━━━━━ EXTRACTED ENTRIES ━━━━━
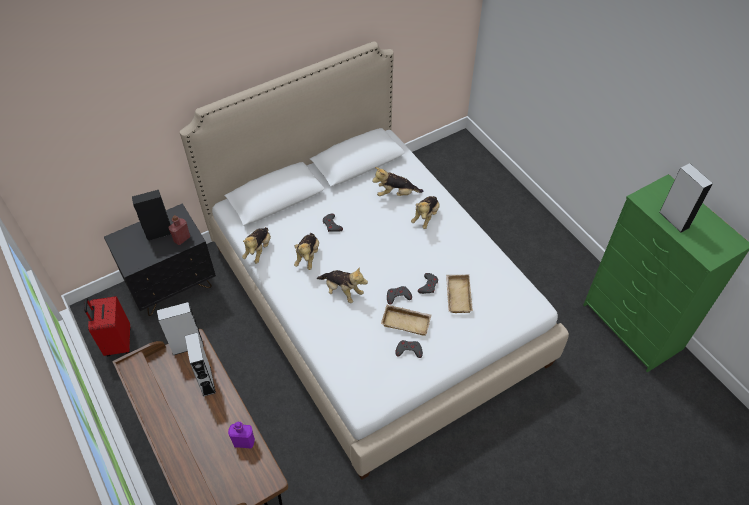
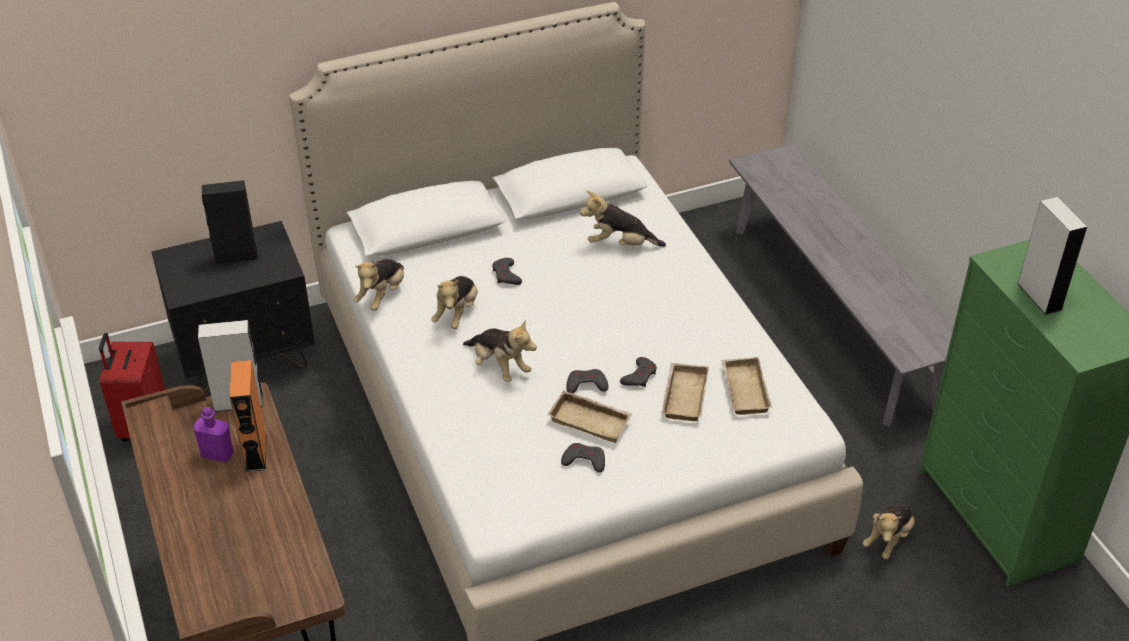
camera: 10 degrees right, 10 degrees down
red bottle [168,215,190,245] -> none
grey speaker [185,332,216,397] -> orange speaker [230,360,266,472]
purple bottle [228,422,255,448] -> purple bottle moved to [193,407,234,462]
plush toy [411,196,440,229] -> plush toy moved to [863,505,915,559]
none -> beige tray [721,357,772,415]
none -> grey bench [729,144,954,427]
━━━━━
• YOUR TASK
If a line in the records contains the string "moved", include it in the count; report that count alone.

• RESULT FOR THIS TASK
2